Opinión | Velando el fuego
Y además, sangran
El tratamiento que la historiografía ha dado a las mujeres
Días pasados leí en este diario una entrevista que le hicieron a Paz Pérez Encinas que, entre otros lugares, ha sido profesora de Filosofía en Murcia, Segovia…y también en Asturias (Bernaldo de Quirós en Mieres y el Aramo en Oviedo). Tras su retiro, puso en marcha la asociación "Filósofas en la Historia", cuya finalidad es trabajar en la recuperación e inclusión de pensadoras en el currículum escolar.
En una de las partes de la entrevista hace mención a las mujeres que al estar silenciadas no formaron parte del canon y que, por lo mismo, sus ideas no son conocidas; pero que, sin embargo, "han estado", "crearon obra" (Aspasia fue maestra de Sócrates). El problema, como dice, es que llegó un momento en el que la historiografía apartó deliberadamente a las mujeres, dejándolas reducidas al ámbito doméstico, ya que la esfera pública pertenecía —en muchos casos continúa siendo así— a los varones (basta con echar una mirada, entre tantas otras ojeadas que se podrían citar, al silencio que envuelve a las mujeres en Afganistán).
Desde hace tiempo estoy tomando nota de la escasez, cuando no de la ausencia flagrante, según las épocas, de mujeres en la historia de la música. Más en concreto, mi interés está centrado en la música clásica, óperas sobre todo, con la intención de construir un corpus que funcione a modo de un artefacto poético. Tareas de cuidados y abundancia de prejuicios las fueron insensibilizando a lo largo de la historia. Y cuando aparecían, su identidad se disfrazaba con pseudónimos masculinos o con autores anónimos. Cierto es que en la actualidad la situación ha cambiado en parte, y que a pesar de tantos inconvenientes ha habido varias mujeres notables que han dejado su huella en la composición musical clásica, mas su recorrido no fue fácil, precisamente. En mi libreta de apuntes, convertida ya en un boceto de poemario, figuran algunas pioneras, como la catalana Lluisa Casagemas, primera mujer conocida en nuestro país por componer una ópera o la madrileña María Rodrigo, que lo fue por haber estrenado aquí la primera ópera de la que se tienen noticias.

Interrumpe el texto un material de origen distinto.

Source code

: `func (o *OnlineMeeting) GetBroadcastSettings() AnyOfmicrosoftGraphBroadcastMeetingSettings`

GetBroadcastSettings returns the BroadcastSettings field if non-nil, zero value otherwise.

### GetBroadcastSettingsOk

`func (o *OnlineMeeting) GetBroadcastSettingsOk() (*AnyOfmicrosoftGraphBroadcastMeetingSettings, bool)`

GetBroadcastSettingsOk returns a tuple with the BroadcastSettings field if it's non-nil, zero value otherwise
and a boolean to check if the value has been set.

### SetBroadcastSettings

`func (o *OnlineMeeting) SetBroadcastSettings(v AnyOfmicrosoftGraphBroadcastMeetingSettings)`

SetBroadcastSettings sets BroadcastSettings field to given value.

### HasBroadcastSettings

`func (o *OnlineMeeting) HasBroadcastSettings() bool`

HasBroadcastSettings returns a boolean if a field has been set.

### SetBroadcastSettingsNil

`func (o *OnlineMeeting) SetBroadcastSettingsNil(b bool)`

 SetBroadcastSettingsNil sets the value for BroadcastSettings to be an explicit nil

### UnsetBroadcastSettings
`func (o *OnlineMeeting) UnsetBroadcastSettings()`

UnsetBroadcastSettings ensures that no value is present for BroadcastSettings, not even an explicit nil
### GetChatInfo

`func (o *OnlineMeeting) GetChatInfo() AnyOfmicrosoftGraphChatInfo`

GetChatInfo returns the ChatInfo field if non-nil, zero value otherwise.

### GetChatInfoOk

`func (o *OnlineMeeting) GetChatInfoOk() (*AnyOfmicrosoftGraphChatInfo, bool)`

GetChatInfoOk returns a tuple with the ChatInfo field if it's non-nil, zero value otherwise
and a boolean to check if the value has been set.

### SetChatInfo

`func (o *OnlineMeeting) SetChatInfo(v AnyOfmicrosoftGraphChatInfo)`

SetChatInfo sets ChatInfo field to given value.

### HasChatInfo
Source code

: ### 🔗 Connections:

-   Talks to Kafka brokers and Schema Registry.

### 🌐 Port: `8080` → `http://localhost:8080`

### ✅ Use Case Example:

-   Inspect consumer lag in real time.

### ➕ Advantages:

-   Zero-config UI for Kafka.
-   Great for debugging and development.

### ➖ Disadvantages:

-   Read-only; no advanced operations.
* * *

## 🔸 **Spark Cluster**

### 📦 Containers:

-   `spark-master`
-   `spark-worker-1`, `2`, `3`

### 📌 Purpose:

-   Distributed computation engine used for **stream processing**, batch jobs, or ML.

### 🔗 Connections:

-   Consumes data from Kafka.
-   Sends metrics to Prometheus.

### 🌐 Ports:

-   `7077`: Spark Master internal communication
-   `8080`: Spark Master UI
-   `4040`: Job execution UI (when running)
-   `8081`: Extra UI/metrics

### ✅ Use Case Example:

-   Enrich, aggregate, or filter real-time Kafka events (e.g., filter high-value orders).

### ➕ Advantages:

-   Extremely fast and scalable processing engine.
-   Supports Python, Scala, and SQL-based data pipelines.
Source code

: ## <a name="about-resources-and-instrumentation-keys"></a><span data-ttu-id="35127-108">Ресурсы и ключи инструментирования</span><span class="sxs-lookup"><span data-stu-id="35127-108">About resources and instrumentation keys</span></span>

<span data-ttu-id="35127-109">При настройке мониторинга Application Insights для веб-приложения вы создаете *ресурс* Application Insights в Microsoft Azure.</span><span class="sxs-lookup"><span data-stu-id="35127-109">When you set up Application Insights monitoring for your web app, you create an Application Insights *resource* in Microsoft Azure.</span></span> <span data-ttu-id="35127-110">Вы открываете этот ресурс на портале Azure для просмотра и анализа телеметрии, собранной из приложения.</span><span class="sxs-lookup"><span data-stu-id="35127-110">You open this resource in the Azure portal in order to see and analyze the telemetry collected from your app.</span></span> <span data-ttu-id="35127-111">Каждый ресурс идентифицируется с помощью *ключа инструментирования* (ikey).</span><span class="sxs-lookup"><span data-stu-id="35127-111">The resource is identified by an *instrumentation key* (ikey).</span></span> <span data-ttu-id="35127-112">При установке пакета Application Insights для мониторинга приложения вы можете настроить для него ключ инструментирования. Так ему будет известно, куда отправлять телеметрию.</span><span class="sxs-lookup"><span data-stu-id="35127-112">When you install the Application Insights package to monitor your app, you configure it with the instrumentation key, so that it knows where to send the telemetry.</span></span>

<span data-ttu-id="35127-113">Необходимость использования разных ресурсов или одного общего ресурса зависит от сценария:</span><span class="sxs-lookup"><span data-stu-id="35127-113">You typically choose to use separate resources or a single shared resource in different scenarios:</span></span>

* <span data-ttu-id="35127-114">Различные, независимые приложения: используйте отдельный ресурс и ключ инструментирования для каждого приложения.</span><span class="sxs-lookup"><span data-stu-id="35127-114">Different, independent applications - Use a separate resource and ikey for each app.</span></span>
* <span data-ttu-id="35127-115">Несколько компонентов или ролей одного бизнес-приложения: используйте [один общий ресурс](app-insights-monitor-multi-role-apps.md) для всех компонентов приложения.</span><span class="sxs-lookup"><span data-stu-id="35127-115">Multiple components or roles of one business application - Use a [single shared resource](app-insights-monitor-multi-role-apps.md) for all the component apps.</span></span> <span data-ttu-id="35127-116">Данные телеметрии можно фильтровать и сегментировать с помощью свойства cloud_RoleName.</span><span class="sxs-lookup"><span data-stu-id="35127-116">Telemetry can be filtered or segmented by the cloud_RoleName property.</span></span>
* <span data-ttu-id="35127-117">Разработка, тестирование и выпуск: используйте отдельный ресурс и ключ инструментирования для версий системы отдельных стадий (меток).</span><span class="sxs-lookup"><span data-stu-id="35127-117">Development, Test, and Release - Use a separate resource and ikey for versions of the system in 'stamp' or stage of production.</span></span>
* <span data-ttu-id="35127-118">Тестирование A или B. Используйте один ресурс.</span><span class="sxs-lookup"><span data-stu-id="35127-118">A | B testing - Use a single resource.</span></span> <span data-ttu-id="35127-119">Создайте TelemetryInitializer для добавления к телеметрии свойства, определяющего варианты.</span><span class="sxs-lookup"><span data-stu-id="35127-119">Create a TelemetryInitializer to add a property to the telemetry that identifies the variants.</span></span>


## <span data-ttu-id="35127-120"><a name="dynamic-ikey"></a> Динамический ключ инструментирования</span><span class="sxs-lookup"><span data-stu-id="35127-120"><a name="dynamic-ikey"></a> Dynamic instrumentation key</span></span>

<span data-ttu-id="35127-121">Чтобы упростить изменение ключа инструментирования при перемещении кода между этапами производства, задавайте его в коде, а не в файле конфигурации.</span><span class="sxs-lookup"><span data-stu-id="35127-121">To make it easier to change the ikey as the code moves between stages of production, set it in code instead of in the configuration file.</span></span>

Varios han sido los inconvenientes a los que se han tenido que enfrentar, y lo siguen haciendo, tantas mujeres, lo mismo en su actividad cultural como en cualquier otra, entre los que sobresale el agujero negro del machismo, cuya elevada concentración genera un campo gravitatorio extremadamente peligroso. Una colección de protones, neutrones y electrones cuyas consecuencias (mortales en muchos casos) están a la vista, a poco que no salgamos a la calle o nos asomemos a las noticias con una venda en los ojos. Astrónomos y físicos lo explican sobradamente: "Nada que caiga en un agujero negro puede volver a salir, al menos en su forma original" De lo que, por desgracia, pueden dar fe tantas mujeres a diario.
Días pasados, en una retrospectiva sobre diferentes temas, embutidos todos ellos en el rancio perfume de la poca franquista, uno de los intervinientes nos confesó algo que nos hizo mirarnos a todos, no tanto con un deje de sorpresa como con una llamarada de estupor. Se remontó a los tiempos en los que de joven, o muy joven, por decirlo así (los 13 o 14 años son apenas el preámbulo para iniciar los ritos juveniles), había asistido a unos ejercicios espirituales. En uno de los momentos de la charla, el cura que ejercía de oficiante aludió al sexo femenino con unas palabras rotundas a la vez que cargadas de efluvios malévolos y sañudos en toda su intensidad: "Las mujeres son malas, muy malas –repitió–. Y además sangran". Tras escuchar la frase, los allí presentes volvimos a mirarnos. Si bien, quedaba claro que sobraban las palabras.